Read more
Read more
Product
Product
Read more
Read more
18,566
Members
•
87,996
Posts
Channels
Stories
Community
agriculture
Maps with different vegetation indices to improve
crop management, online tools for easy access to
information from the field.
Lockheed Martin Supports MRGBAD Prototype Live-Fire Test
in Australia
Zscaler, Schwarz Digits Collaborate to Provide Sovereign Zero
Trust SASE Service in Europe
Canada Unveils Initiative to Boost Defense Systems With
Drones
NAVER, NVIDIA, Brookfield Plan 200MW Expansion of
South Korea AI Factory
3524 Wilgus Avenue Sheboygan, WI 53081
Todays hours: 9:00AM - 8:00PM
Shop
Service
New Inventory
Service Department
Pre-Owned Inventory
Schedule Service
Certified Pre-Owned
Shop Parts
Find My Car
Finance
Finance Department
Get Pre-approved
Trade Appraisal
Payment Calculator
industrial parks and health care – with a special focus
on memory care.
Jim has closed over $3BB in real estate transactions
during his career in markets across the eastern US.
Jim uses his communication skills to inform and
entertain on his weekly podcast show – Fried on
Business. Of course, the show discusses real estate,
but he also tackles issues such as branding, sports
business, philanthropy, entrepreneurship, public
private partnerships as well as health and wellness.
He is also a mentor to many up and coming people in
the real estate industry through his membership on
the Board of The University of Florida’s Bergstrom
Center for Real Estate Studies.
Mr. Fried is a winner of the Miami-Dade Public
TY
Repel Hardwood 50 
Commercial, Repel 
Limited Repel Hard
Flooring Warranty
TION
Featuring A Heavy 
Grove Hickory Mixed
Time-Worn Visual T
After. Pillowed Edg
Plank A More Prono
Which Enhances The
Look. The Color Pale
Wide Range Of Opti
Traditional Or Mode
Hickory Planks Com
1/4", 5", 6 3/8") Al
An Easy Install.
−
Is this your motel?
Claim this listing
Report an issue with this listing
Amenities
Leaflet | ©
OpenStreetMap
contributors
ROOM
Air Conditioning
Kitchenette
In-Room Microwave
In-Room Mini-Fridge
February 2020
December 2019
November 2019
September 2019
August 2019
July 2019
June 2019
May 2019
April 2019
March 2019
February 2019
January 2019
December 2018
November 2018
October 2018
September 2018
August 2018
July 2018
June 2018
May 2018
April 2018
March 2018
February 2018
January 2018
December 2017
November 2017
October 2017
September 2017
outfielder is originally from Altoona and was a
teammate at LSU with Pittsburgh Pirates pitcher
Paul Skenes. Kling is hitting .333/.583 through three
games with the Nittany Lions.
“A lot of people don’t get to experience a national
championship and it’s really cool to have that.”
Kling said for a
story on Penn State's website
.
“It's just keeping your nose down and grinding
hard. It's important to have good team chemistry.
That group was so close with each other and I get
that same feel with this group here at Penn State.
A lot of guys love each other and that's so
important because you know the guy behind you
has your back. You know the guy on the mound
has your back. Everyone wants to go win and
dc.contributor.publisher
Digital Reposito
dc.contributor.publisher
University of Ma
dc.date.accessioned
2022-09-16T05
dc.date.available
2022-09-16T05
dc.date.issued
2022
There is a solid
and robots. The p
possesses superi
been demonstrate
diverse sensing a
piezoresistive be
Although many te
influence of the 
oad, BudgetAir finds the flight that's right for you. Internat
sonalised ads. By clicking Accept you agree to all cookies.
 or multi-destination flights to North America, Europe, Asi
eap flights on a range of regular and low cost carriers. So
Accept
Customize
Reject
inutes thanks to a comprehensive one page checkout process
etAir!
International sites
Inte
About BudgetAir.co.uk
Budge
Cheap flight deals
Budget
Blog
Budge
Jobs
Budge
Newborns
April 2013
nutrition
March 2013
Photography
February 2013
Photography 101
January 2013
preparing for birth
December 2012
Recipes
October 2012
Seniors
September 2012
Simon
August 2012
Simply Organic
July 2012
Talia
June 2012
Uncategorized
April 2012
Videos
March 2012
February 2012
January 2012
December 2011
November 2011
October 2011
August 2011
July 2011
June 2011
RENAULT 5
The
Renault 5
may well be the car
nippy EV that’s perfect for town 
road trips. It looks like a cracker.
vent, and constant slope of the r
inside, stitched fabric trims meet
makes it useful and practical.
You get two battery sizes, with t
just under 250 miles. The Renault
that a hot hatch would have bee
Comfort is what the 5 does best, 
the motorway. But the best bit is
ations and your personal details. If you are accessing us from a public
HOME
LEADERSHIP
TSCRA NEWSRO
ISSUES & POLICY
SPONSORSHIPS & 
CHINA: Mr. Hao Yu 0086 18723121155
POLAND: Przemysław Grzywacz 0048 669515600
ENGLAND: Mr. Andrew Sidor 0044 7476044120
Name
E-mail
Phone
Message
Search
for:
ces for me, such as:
------------------------
Search the data above for lines holding "from" and copy each of them.

information from the field.
outfielder is originally from Altoona and was a
ations and your personal details. If you are accessing us from a public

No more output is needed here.